Сковородников был материалист, дарвинист и считал всякие проявления отвлеченной нравственности или, еще хуже, религиозности не только презренным безумием, но личным себе оскорблением. Вся эта возня с этой проституткой и присутствие здесь, в сенате, защищающего ее знаменитого адвоката и самого Нехлюдова было ему в высшей степени противно.
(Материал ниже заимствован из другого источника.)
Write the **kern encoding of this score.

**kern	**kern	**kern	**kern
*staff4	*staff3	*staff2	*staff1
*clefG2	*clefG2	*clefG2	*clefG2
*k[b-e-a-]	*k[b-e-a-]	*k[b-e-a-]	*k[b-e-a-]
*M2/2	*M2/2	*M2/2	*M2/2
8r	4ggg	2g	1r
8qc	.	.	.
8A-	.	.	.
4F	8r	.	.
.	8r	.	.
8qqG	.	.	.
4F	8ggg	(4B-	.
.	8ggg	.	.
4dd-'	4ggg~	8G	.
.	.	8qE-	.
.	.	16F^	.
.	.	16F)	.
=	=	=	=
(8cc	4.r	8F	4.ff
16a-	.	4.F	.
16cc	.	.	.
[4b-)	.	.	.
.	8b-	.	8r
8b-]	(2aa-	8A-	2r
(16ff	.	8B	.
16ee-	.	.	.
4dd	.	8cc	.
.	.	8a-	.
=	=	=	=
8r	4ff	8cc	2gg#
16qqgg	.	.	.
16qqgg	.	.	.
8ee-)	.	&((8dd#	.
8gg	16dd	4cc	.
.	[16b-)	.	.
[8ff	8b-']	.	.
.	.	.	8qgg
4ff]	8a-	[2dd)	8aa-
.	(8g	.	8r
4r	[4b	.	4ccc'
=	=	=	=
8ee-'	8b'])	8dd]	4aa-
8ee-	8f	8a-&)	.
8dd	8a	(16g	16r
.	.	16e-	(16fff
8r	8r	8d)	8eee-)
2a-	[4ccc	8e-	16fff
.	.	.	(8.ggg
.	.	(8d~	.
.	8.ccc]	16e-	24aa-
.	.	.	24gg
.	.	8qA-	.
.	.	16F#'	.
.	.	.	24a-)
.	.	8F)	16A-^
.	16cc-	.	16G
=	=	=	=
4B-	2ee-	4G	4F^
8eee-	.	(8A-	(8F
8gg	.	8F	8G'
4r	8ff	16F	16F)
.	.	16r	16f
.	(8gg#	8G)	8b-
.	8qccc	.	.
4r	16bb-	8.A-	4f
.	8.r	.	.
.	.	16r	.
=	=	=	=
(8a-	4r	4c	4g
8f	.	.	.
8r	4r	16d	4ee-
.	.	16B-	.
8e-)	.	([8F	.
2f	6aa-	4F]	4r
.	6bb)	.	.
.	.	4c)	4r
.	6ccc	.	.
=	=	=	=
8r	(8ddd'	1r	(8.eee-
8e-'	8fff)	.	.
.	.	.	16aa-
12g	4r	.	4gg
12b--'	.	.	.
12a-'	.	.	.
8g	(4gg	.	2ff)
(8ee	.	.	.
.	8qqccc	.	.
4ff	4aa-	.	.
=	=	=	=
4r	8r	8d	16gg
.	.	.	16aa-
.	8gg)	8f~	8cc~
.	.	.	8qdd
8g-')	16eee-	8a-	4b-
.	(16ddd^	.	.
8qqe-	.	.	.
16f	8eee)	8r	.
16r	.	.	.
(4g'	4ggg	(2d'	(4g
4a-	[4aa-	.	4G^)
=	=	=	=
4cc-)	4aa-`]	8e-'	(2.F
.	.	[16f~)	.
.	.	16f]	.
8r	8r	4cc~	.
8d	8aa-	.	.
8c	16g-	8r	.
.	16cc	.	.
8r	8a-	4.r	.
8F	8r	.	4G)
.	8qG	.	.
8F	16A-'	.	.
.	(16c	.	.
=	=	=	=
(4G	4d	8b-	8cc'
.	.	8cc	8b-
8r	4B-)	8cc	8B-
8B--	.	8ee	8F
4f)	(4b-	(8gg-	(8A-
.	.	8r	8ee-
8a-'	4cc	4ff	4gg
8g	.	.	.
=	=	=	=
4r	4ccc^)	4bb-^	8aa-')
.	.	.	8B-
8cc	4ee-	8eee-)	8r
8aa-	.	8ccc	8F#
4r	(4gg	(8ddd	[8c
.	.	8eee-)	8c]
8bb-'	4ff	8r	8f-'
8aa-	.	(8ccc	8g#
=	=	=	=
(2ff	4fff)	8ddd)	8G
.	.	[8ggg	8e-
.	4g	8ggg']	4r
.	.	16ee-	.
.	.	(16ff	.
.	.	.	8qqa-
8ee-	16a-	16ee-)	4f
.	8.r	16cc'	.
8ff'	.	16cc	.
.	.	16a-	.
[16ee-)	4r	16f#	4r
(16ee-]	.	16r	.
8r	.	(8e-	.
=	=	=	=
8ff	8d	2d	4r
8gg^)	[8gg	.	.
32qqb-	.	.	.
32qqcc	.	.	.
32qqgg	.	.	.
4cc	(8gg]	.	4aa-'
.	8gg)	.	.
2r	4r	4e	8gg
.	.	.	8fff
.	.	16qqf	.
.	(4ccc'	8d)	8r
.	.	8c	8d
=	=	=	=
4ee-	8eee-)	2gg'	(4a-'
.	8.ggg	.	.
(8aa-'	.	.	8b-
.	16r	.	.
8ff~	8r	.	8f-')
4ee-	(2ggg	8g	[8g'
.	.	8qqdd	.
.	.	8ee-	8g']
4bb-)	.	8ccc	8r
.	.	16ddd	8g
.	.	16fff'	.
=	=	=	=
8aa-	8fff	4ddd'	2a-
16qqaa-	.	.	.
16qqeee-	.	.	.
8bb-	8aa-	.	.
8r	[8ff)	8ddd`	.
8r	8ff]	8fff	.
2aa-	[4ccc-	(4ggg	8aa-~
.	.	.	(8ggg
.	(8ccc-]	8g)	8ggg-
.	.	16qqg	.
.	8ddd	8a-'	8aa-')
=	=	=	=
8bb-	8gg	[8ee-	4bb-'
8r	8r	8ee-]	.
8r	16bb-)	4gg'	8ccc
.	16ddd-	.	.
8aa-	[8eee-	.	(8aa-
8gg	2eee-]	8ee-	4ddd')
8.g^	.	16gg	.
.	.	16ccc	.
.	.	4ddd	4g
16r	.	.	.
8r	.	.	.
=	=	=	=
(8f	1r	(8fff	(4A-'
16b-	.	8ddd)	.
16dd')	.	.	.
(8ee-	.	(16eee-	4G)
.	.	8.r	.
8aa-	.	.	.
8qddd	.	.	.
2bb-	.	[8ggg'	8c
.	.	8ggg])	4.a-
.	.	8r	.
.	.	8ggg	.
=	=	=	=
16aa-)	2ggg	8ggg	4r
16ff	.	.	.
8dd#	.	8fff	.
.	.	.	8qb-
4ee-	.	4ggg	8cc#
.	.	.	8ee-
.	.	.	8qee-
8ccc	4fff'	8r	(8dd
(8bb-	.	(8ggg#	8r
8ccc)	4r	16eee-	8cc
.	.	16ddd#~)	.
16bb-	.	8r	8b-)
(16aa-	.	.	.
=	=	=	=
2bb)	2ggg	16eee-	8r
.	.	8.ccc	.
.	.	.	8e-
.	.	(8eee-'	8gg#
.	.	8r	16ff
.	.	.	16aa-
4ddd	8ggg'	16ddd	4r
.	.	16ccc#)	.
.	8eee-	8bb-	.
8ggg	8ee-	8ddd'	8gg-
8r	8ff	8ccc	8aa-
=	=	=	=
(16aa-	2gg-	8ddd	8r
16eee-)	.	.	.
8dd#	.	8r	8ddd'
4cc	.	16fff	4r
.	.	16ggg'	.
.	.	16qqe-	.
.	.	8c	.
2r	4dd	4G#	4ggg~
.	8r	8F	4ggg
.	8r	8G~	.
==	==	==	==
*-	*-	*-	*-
И он, засовывая себе в рот бороду и делая гримасы, очень натурально притворился, что он ничего не знает об этом деле, как только то, что поводы к кассации недостаточны, и потому согласен с председательствующим об оставлении жалобы без последствий.

В жалобе было отказано.

XXII

– Ужасно! – говорил Нехлюдов, выходя в приемную с адвокатом, укладывавшим свой портфель. – В самом очевидном деле они придираются к форме и отказывают. Ужасно!

– Дело испорчено в суде, – сказал адвокат.

– И Селенин за отказ. Ужасно, ужасно! – продолжал повторять Нехлюдов. – Что же делать теперь?

– А подадим на высочайшее имя. Сами и подайте, пока вы здесь. Я напишу вам.

В это время маленький Вольф, в своих звездах и мундире, вышел в приемную и подошел к Нехлюдову.

– Что делать, милый князь. Не было достаточных поводов, – сказал он, пожимая узкими плечами и закрывая глаза, и прошел, куда ему было нужно.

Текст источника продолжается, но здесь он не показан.